#### [Set problem 1]
List every distinct username that appears in a post header in the forum thread.

#### [Reading text]

- - - - -

You won't find many more Irish people on here! :thumbsup:

I got a good few bottles of it on ebay like 3 years ago - a little goes a long way with spa lavish! 

Here's some - Spa Lavish Blueberry Facial Scrub for Dogs | eBay

There's a huge discount on shipping for more than 1 bottle.

Milo is 3 and a half now. Keeping him clean is such a pain because of all the rain and mud!


----------



## Grace'sMom (Feb 22, 2012)

I bathe daily or every other day - Gus has environmental allergies and a bath is the only way to keep him from getting rashes.

Tiny puppies get dirty quick, too.... little dust mops LOL They are so close to the ground! So I just found it easiest to bathe them at least every other day....

We use the Spa Lavish Blueberry Facial for their face once a week.

But for daily baths we use natural herbal shampoos that are soap and chemical free. They have essential oils...

Once a month I do a coconut oil conditioning treating - comb coconut oil into their hair and let it sit for 30 minutes (I give them KONGS in the bathroom).... then we shampoo it out... leaves them so soft.

Oh - and we use an ultra quiet hair dryer on the coolest setting. There are special hair dryers for dogs.... But this one works well for us...


----------



## WeeGrace (Oct 22, 2012)

Thanks Tori must look out for a quiet one maybe that's the problem!!! You all seem to use Same product for face so will invest in that!! I know if there is anything dirty on the ground you can be sure daisy is in the middle of it!!! 

Orla see you have two other dogs are they Maltese too? Hehe I'm not sure Ireland is the best country for white Maltese I think I'll have to invest in a coat for her!!! Do you have coat for your dogs? If so where did you get them?


----------



## Orla (Jul 5, 2009)

My other dogs are pomeranian mixes. 
Milo has a coat but it's only to keep him warm, not clean. 
I get pretty much everything for Milo online.

Where did you get Daisy from?


----------



## WeeGrace (Oct 22, 2012)

From near Carlow we saw her mum dad and aunt so was great. She has lovely temperament her mums non barking and her dads outgoing friendly personality. we had a bit of a drive saying I'm from CO.Down!!! She did so well on her first car journey whimpers a bit now when we start but then settles.what about you where did you get Milo? I know Ireland just not up there yet in the whole dog clothing thing!! The vets told me to get a coat but don't really like theirs they aren't very girl!!!


----------



## Orla (Jul 5, 2009)

I got Milo from a breeder in Scotland 

There's always some cute coats on ebay.


----------



## WeeGrace (Oct 22, 2012)

I was considering this but thankfully someone I knew knew a breader so was great as I haven't been well and can't really travel too far and didn't fancy getting a dog without seeing its parents etc. mind you I'm not sure it would have mattered because as soon as I saw daisy I fell in love hehe. Thinkbits hard not too!! Yeah think I'm going to have to do that too!! Did you go over to Scotland to see milo? He is lovely!!


----------



## Orla (Jul 5, 2009)

The day I went to collect him was the first time I saw him and his mom - but I had received lot's of pictures and video's from his breeder


----------



## Maizy Moo's Mum (Jul 4, 2012)

- - - - -

#### [Set problem 2]
In the records, rewrite everything from the line containing "country: Sweden" down to the line containing "locality: Serrania Maigualida", swapping "collectors" for "gatherers" and leaving everything else unchanged.

#### [Records supplied]
- - - - -

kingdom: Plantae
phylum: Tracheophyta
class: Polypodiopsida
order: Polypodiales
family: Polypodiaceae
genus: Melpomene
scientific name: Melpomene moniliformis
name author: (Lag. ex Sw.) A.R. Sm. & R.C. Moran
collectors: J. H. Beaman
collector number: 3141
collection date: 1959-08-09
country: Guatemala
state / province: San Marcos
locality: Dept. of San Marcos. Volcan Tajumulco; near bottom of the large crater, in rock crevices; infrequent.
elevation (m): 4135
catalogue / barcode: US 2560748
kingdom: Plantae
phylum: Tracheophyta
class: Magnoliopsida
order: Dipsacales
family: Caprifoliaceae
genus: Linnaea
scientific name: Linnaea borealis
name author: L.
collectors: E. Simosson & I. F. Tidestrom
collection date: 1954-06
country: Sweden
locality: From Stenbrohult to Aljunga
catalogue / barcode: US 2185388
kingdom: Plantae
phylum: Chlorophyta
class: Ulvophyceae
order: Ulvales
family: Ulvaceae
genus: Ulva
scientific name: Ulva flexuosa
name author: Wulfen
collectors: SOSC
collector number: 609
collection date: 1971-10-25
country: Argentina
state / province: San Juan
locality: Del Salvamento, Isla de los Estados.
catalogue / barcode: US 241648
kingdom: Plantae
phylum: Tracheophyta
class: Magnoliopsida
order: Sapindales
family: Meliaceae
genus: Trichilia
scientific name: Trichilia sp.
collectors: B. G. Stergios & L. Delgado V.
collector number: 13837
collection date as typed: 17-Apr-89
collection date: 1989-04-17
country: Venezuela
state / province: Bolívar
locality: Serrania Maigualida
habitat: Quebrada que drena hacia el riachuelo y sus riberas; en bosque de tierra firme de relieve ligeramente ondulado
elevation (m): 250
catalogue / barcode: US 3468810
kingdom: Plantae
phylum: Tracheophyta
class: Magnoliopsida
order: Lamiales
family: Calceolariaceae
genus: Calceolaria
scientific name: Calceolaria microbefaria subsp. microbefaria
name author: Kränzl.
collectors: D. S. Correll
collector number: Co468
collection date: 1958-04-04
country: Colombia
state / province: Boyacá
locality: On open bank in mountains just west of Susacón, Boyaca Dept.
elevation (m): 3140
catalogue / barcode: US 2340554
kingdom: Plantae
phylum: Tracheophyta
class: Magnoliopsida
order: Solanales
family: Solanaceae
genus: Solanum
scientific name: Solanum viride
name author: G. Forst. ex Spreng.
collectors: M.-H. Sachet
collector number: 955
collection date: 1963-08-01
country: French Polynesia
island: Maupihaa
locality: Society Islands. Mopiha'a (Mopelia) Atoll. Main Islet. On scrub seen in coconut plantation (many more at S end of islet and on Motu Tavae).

- - - - -

#### [Complete answer 1]
Grace'sMom
WeeGrace
Orla
Maizy Moo's Mum

#### [Complete answer 2]
country: Sweden
locality: From Stenbrohult to Aljunga
catalogue / barcode: US 2185388
kingdom: Plantae
phylum: Chlorophyta
class: Ulvophyceae
order: Ulvales
family: Ulvaceae
genus: Ulva
scientific name: Ulva flexuosa
name author: Wulfen
gatherers: SOSC
collector number: 609
collection date: 1971-10-25
country: Argentina
state / province: San Juan
locality: Del Salvamento, Isla de los Estados.
catalogue / barcode: US 241648
kingdom: Plantae
phylum: Tracheophyta
class: Magnoliopsida
order: Sapindales
family: Meliaceae
genus: Trichilia
scientific name: Trichilia sp.
gatherers: B. G. Stergios & L. Delgado V.
collector number: 13837
collection date as typed: 17-Apr-89
collection date: 1989-04-17
country: Venezuela
state / province: Bolívar
locality: Serrania Maigualida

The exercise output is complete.